Овсянникова наконец догнала его, схватила за руку, остановила силой.
— Виталий! Ты ведешь себя именно как мальчик, причем маленький…
— Маленький мальчик — это почти тавтология… — пробормотал он обиженно.
— Уйти и всех послать — тут большого ума не нужно. Ты просто говоришь не совсем удобные для них вещи. Но по сути-то ты прав. И я уверена, и Горюнов твой, и Липягин, и даже Ковалев в глубине души это понимают. Им нужно просто все объяснить. Спокойно объяснить, с доказательствами.
— А ты? — хмуро посмотрел на нее Витвицкий.
— Что я? — не поняла Ирина.
— Ты понимаешь, что я прав?
Овсянникова улыбнулась:
— Я всегда за тебя, дурачок.
— Даже когда я не прав?
— У меня еще не было повода проверить.
Она улыбалась тепло, с какой-то материнской нежностью. Затем взяла его под руку и повела по улице, словно он и в самом деле был маленьким мальчиком.
1992 год
В одиночке СИЗО было сыро и холодно. Стены, крашенные в казенные тона, лампочка под потолком в зарешеченном плафоне, койка.

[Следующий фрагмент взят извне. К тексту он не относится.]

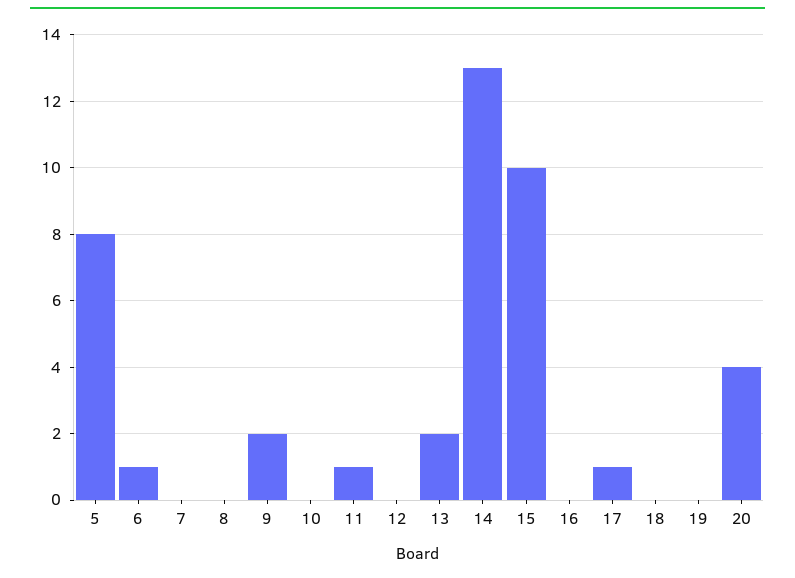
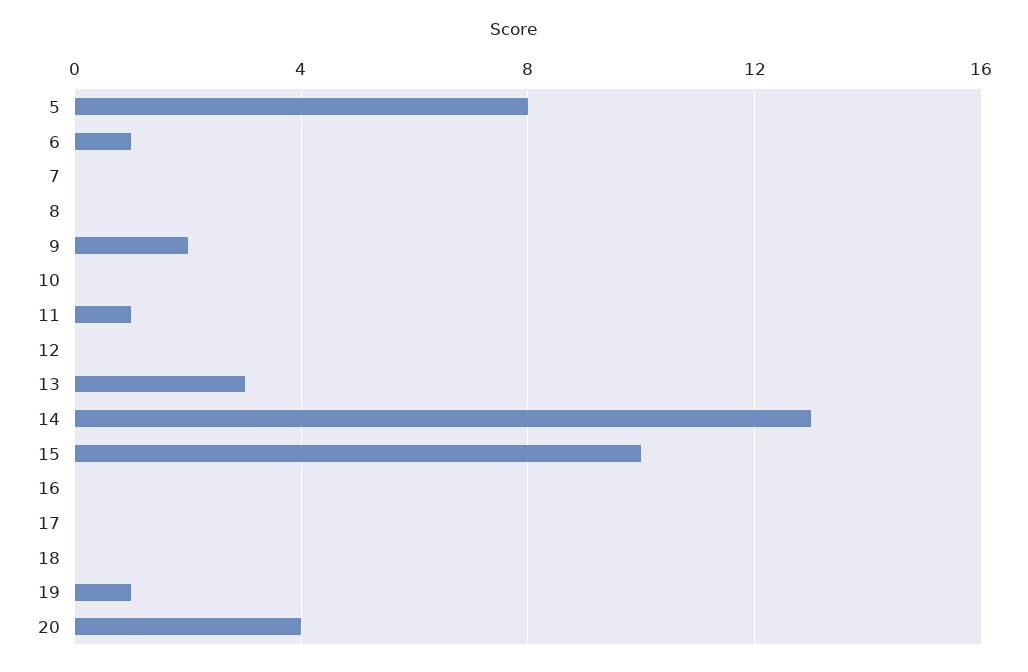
  {
    "5": 8,
    "6": 1,
    "7": 0,
    "8": 0,
    "9": 2,
    "10": 0,
    "11": 1,
    "12": 0,
-   "13": 2,
+   "13": 3,
    "14": 13,
    "15": 10,
    "16": 0,
-   "17": 1,
+   "17": 0,
    "18": 0,
-   "19": 0,
+   "19": 1,
    "20": 4
  }

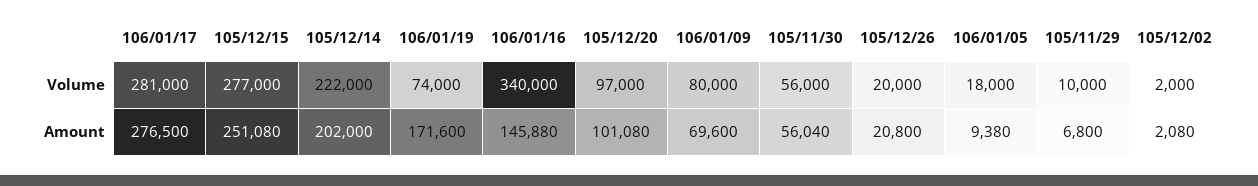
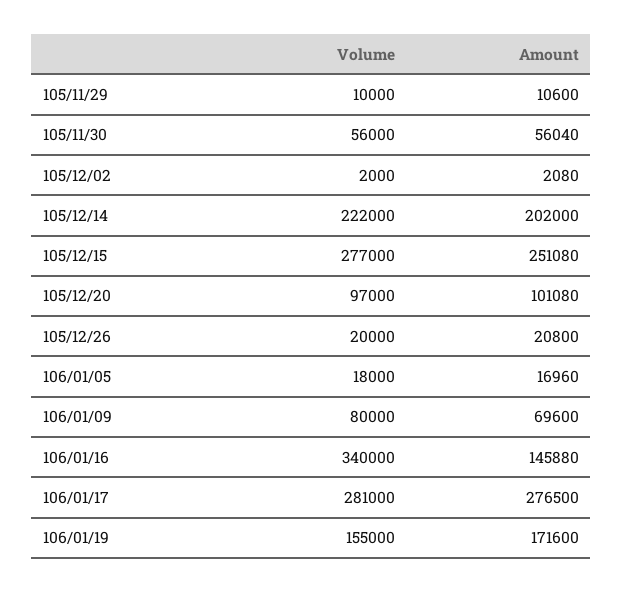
  {
    "106/01/17": {
      "Volume": 281000,
      "Amount": 276500
    },
    "105/12/15": {
      "Volume": 277000,
      "Amount": 251080
    },
    "105/12/14": {
      "Volume": 222000,
      "Amount": 202000
    },
    "106/01/19": {
-     "Volume": 74000,
+     "Volume": 155000,
      "Amount": 171600
    },
    "106/01/16": {
      "Volume": 340000,
      "Amount": 145880
    },
    "105/12/20": {
      "Volume": 97000,
      "Amount": 101080
    },
    "106/01/09": {
      "Volume": 80000,
      "Amount": 69600
    },
    "105/11/30": {
      "Volume": 56000,
      "Amount": 56040
    },
    "105/12/26": {
      "Volume": 20000,
      "Amount": 20800
    },
    "106/01/05": {
      "Volume": 18000,
-     "Amount": 9380
+     "Amount": 16960
    },
    "105/11/29": {
      "Volume": 10000,
-     "Amount": 6800
+     "Amount": 10600
    },
    "105/12/02": {
      "Volume": 2000,
      "Amount": 2080
    }
  }

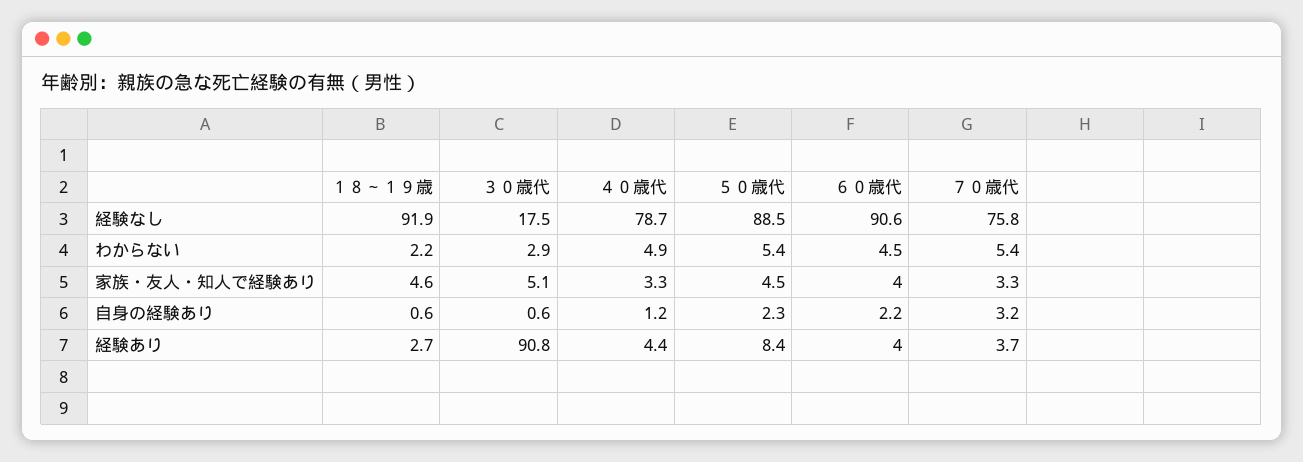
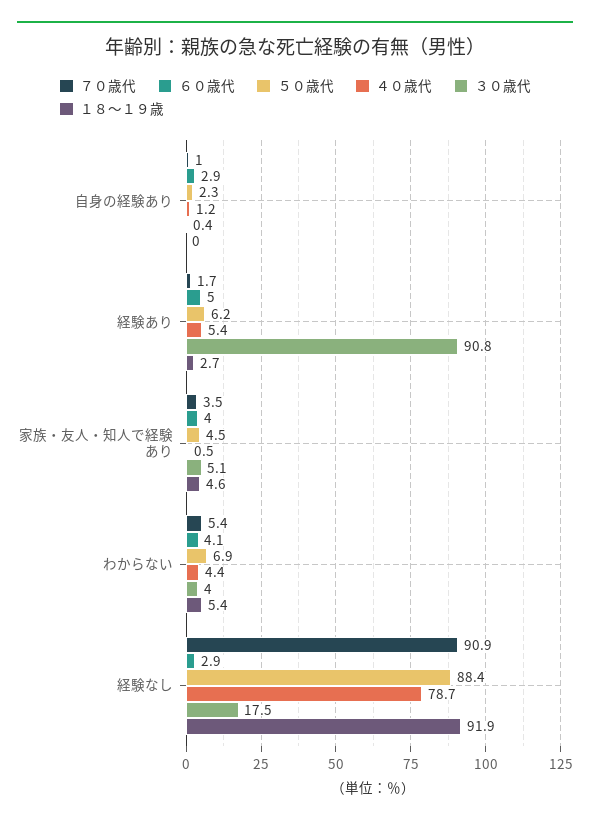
  {
    "１８～１９歳": {
      "経験なし": 91.9,
-     "わからない": 2.2,
+     "わからない": 5.4,
      "家族・友人・知人で経験あり": 4.6,
-     "自身の経験あり": 0.6,
+     "自身の経験あり": 0,
      "経験あり": 2.7
    },
    "３０歳代": {
      "経験なし": 17.5,
-     "わからない": 2.9,
+     "わからない": 4,
      "家族・友人・知人で経験あり": 5.1,
-     "自身の経験あり": 0.6,
+     "自身の経験あり": 0.4,
      "経験あり": 90.8
    },
    "４０歳代": {
      "経験なし": 78.7,
-     "わからない": 4.9,
+     "わからない": 4.4,
-     "家族・友人・知人で経験あり": 3.3,
+     "家族・友人・知人で経験あり": 0.5,
      "自身の経験あり": 1.2,
-     "経験あり": 4.4
+     "経験あり": 5.4
    },
    "５０歳代": {
-     "経験なし": 88.5,
+     "経験なし": 88.4,
-     "わからない": 5.4,
+     "わからない": 6.9,
      "家族・友人・知人で経験あり": 4.5,
      "自身の経験あり": 2.3,
-     "経験あり": 8.4
+     "経験あり": 6.2
    },
    "６０歳代": {
-     "経験なし": 90.6,
+     "経験なし": 2.9,
-     "わからない": 4.5,
+     "わからない": 4.1,
      "家族・友人・知人で経験あり": 4,
-     "自身の経験あり": 2.2,
+     "自身の経験あり": 2.9,
-     "経験あり": 4
+     "経験あり": 5
    },
    "７０歳代": {
-     "経験なし": 75.8,
+     "経験なし": 90.9,
      "わからない": 5.4,
-     "家族・友人・知人で経験あり": 3.3,
+     "家族・友人・知人で経験あり": 3.5,
-     "自身の経験あり": 3.2,
+     "自身の経験あり": 1,
-     "経験あり": 3.7
+     "経験あり": 1.7
    }
  }

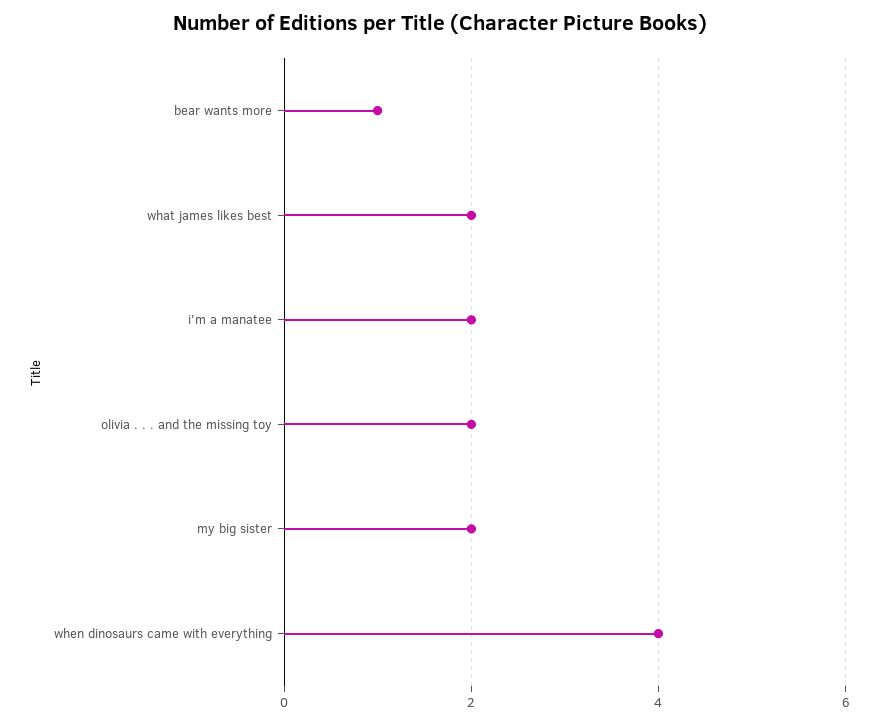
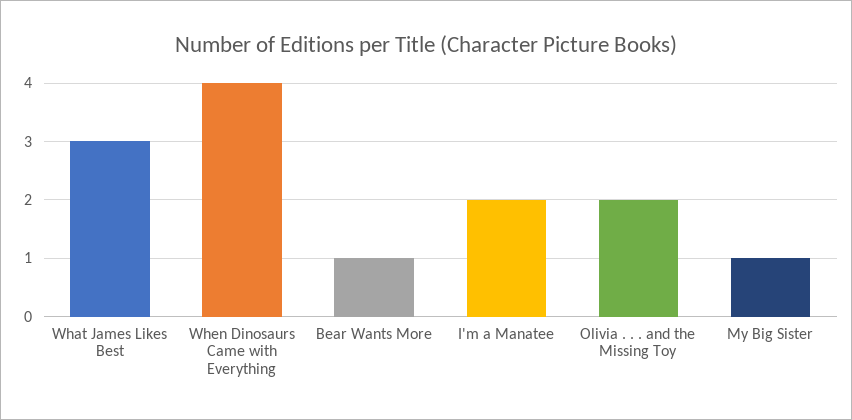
  {
    "bear wants more": 1,
-   "what james likes best": 2,
+   "what james likes best": 3,
    "i'm a manatee": 2,
    "olivia . . . and the missing toy": 2,
-   "my big sister": 2,
+   "my big sister": 1,
    "when dinosaurs came with everything": 4
  }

На койке на спине, сложив руки на груди, укрывшись одеялом, лежал Чикатило. Со стороны могло показаться, что он спит, но это было не так.
Чикатило время от времени открывал глаза, смотрел в потолок на горящую вполнакала лампочку в сетчатом колпаке и всякий раз видел на месте лампочки свешивающуюся из-под потолка петлю.
Видение не уходило, и это нервировало. Отбросив одеяло, он вскочил с койки и принялся в раздражении ходить по камере, как автомат: туда-сюда, туда-сюда.
— Раз. Два. Три. Четыре… — бормотал он себе под нос. — Раз. Два. Три. Четыре…
Если бы кто-то наблюдал сейчас за ним, мог бы подумать, что Чикатило и вправду сошел с ума. Но за заключенным никто не наблюдал.
Точно так же он метался по своей кухне в Новочеркасске: с остекленевшими глазами, кривящимся ртом и судорожно сжимающимися пальцами. Как автомат: туда-сюда, туда-сюда. Как загнанный в угол зверь. И ему было от чего почувствовать себя таким.
Открылась дверь. Вошла заспанная Фаина в ночной рубашке.
— Андрей, ты чего тут? — спросила удивленно. — Что с тобой?
Чикатило замер и поглядел на жену невидящими глазами. Лицо его сейчас походило на посмертную маску, и от этого становилось не по себе. Фаина еще больше испугалась, когда муж вдруг, не меняя выражения на лице, сделал к ней шаг и протянул руку.
Фаина отшатнулась в страхе.
— Не надо садиться в чужие машины! — замогильным шепотом пробормотал Чикатило. — Не надо!
— Ты с ума сошел, что ли? — повысила голос Фаина. — Какие машины, ночь на дворе!
Чикатило вдруг остановился, опустил руки, взгляд его стал живым и сосредоточенным.
— Фенечка… — пробормотал он извиняющимся тоном.
— Зря я тебе про эти убийства рассказала, — рассердилась на себя Фаина. — Иди ложись. Валерьянки накапать?
Чикатило опустил голову и мимо Фаины прошаркал в коридор.
1992 год
«Ты с ума сошел, что ли?» — всплыла фраза жены из глубин памяти.
Чикатило перестал мерить шагами камеру в СИЗО, остановился и забормотал:
— Ты с ума сошел, что ли? С ума… сошел…
В этой случайно всплывшей в памяти фразе было откровение.
С ума сошел!
В кабинете Ковалева было многолюдно — тут собрались все члены московской и ростовской групп, занимающиеся делом потрошителя, и другие офицеры. Не было только самого Ковалева.
Хмурый Витвицкий стоял у стены возле входной двери и смотрел поверх голов. Рядом с ним замерла Овсянникова. Гул не стихал, как бывает, когда много людей в одном пространстве вполголоса переговариваются друг с другом.
— Коллеги, а чего мы, собственно, ждем? — не выдержал, наконец, кто-то.
— Не чего, а кого! — Липягин с мрачной веселостью кивнул на стул во главе стола. — Начальство наше задерживается.
— А по-моему, оно опаздывает, — посмотрел на часы один из офицеров.
В этот момент дверь распахнулась, и все разговоры затихли сами собой. В кабинет шагнул Горюнов, за ним вошел невысокий лысеющий мужчина лет сорока пяти с лицом, на котором отражалась вечная неприязнь ко всему окружающему.
— Начальство, товарищи офицеры, никогда не задерживается и уж тем более никогда не опаздывает, — подвел итог болтовне Горюнов и прошел на свое место. — Рассаживайтесь, товарищи, рассаживайтесь.
Загромыхали стулья, сотрудники занимали свои места. Стоять остался только человек с залысинами. Он исподлобья рассматривал собравшихся, особое внимание уделяя тем, чьи любопытные взгляды ловил на себе.